• [WRITTEN TASK]:
Each line in the data holding "clock" should be listed.

□ □ □

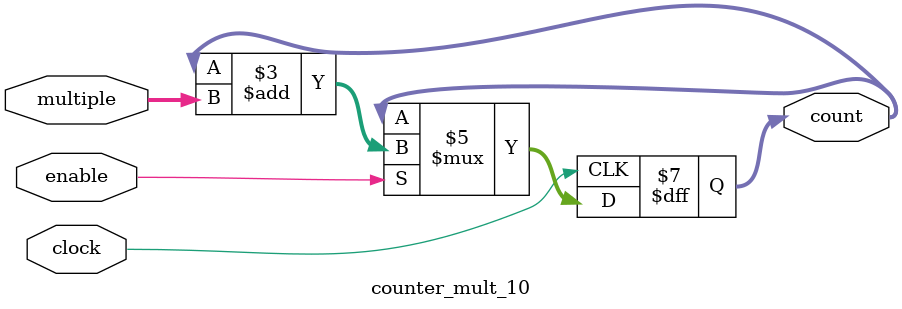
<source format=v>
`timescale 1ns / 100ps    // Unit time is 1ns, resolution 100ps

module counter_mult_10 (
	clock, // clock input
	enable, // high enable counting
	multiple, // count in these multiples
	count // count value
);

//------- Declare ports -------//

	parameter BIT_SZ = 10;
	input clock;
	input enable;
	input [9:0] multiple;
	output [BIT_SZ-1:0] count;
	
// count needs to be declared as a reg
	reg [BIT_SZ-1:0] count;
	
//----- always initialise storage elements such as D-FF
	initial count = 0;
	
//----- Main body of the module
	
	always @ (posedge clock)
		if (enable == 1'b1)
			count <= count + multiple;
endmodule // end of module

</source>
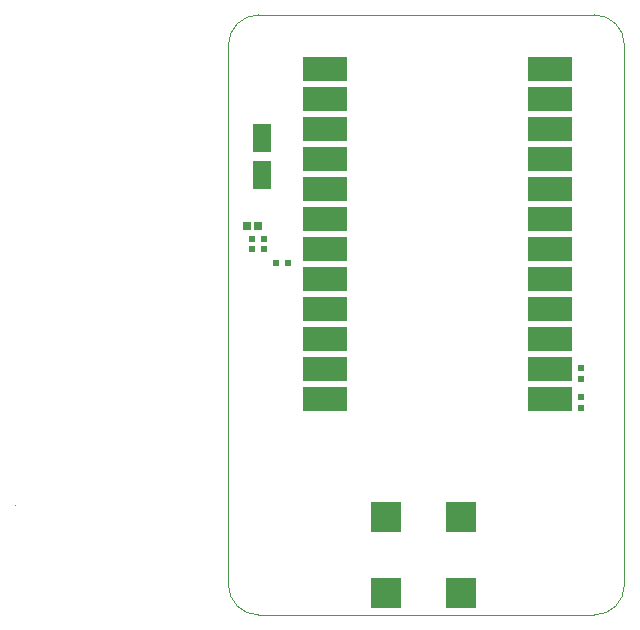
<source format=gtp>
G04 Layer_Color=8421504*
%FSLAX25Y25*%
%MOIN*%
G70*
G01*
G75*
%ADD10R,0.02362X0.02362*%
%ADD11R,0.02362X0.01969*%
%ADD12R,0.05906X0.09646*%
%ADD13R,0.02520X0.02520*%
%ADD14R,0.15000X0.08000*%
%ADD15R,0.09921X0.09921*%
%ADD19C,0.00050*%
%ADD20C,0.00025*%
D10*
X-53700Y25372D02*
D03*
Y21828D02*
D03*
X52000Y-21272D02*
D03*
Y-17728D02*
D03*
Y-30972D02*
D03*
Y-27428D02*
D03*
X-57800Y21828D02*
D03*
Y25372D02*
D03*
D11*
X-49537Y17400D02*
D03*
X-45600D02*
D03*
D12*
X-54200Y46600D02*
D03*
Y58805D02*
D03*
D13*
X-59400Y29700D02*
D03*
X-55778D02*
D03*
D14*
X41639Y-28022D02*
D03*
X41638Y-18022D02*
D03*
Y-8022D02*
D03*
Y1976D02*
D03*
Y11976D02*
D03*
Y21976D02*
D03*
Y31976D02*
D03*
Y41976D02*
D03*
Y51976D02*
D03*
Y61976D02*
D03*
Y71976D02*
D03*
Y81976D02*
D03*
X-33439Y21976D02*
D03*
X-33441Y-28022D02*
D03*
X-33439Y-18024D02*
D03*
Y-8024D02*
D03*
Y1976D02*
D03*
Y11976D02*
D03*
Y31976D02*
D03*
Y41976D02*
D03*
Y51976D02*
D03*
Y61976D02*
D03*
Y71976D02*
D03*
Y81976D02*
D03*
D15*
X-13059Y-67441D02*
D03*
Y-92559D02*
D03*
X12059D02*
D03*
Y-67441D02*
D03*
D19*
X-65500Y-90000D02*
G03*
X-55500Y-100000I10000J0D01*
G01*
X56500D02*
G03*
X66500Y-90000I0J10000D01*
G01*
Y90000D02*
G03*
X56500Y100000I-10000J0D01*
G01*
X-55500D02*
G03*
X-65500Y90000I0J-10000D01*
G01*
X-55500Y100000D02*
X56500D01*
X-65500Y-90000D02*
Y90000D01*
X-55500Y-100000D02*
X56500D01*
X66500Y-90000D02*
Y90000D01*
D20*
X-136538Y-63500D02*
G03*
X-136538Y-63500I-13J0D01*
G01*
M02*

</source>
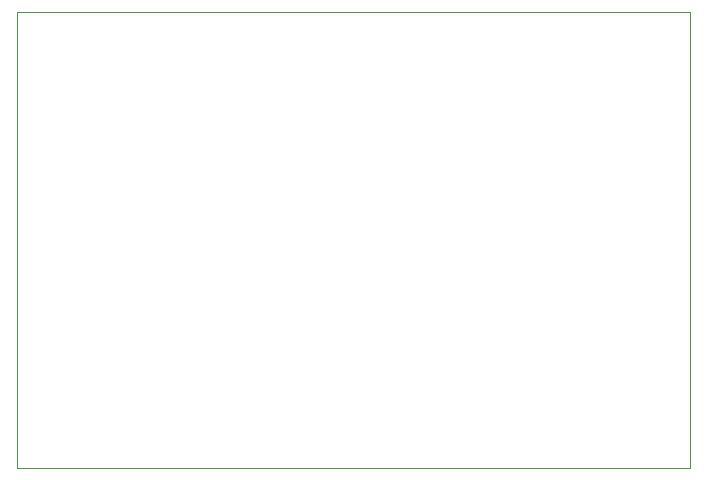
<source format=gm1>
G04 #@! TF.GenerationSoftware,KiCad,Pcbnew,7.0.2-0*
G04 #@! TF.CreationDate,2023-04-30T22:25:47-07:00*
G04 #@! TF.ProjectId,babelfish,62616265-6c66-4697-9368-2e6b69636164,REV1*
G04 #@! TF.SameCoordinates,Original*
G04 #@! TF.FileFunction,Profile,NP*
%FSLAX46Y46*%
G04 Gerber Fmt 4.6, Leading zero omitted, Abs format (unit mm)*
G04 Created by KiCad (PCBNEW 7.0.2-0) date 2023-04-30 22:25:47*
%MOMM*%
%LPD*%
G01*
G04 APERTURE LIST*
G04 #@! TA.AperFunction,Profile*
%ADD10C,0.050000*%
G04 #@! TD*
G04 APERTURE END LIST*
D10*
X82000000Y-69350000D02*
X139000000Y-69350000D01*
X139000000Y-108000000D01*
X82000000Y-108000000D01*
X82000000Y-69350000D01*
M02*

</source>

□ □ □

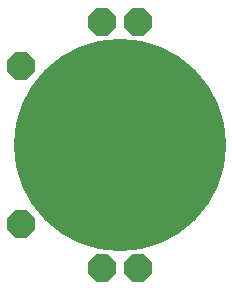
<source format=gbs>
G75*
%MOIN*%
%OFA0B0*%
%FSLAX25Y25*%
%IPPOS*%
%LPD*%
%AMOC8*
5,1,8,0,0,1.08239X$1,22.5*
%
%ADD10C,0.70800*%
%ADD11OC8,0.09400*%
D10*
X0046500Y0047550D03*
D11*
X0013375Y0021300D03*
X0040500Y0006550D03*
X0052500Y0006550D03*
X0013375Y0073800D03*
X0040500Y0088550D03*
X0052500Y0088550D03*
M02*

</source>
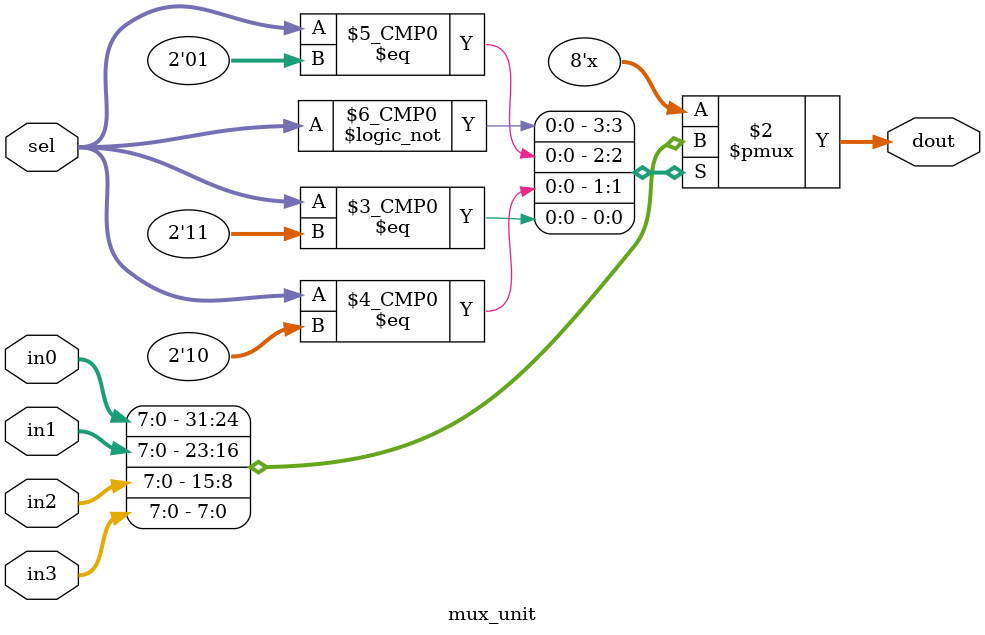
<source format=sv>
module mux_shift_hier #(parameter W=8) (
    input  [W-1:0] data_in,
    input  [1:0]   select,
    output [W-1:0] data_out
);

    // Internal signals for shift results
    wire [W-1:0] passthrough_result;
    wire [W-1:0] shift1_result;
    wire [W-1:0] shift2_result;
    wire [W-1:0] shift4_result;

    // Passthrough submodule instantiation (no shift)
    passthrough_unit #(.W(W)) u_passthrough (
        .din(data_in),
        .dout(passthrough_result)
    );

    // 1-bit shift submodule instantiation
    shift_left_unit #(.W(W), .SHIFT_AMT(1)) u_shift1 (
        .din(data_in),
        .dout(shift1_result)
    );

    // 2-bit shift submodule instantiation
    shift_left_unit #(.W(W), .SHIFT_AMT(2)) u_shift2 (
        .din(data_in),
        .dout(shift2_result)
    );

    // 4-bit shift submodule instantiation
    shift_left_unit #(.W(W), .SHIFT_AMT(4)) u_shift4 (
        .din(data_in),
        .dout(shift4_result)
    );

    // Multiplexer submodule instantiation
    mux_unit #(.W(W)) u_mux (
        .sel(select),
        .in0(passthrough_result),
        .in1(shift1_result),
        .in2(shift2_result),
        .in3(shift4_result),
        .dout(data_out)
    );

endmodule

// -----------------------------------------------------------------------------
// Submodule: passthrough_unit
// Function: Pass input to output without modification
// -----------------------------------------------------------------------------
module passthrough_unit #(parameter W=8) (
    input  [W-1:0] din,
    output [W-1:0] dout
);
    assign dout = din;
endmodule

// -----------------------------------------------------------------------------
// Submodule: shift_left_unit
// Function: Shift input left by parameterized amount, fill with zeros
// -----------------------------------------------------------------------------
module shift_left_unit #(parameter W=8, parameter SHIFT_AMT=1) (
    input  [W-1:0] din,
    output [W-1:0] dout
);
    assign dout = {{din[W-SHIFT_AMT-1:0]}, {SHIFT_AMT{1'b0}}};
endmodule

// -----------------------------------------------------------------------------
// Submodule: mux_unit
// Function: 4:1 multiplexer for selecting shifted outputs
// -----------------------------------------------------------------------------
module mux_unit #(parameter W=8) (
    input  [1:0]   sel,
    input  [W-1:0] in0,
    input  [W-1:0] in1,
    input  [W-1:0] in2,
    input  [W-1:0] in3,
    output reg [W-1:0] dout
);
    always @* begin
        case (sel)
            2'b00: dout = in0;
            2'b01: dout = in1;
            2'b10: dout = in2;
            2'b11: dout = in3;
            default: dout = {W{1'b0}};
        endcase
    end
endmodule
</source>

□ □ □

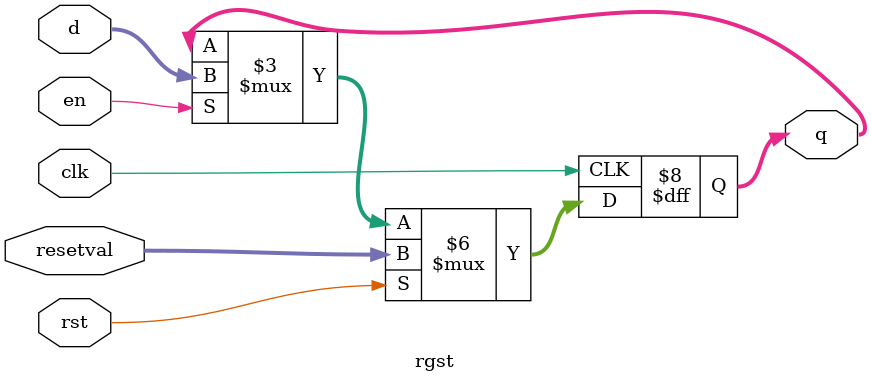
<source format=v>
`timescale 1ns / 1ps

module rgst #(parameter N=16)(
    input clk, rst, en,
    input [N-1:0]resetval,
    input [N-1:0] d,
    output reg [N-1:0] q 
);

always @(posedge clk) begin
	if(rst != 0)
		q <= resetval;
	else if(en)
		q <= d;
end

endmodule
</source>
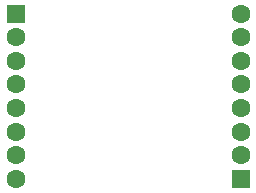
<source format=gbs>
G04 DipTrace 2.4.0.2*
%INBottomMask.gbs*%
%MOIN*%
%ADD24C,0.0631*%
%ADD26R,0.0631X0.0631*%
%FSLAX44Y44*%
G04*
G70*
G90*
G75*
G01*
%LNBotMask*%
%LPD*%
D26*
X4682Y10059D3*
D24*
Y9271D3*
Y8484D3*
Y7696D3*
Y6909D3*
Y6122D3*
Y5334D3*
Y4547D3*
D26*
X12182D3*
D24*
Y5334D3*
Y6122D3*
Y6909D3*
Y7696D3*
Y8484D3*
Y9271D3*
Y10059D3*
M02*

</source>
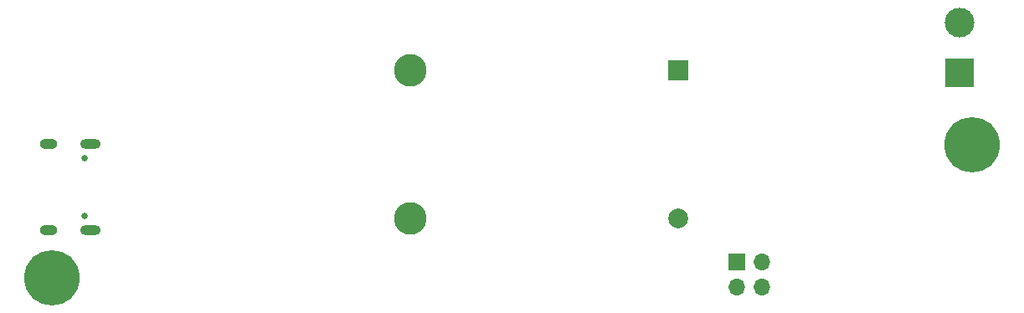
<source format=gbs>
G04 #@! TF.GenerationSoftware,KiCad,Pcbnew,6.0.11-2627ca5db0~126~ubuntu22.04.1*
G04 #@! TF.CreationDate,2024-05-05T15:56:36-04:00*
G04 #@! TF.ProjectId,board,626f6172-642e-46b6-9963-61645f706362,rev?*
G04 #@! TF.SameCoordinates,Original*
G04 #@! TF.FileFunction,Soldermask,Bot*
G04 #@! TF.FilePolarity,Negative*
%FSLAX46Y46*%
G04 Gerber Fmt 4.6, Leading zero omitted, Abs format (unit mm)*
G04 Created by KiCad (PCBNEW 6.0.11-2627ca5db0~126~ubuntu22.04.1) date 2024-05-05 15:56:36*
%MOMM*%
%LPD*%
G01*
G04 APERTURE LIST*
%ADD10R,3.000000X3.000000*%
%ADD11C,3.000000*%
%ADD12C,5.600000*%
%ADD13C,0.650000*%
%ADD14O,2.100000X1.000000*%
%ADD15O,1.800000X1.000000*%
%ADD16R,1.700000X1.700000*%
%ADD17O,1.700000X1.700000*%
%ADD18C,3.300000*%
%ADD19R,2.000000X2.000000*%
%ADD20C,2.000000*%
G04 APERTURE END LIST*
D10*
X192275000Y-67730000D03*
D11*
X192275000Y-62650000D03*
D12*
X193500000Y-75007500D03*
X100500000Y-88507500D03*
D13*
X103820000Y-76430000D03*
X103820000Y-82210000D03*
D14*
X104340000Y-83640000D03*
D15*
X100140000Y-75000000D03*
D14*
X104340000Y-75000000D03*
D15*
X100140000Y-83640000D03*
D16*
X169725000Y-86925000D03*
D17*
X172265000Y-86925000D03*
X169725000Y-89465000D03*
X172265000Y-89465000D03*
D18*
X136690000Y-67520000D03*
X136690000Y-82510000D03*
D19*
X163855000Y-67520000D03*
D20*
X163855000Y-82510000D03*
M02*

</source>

□ □ □

• [EXERCISE RESPONSE]:
	clock, // clock input
	input clock;
	always @ (posedge clock)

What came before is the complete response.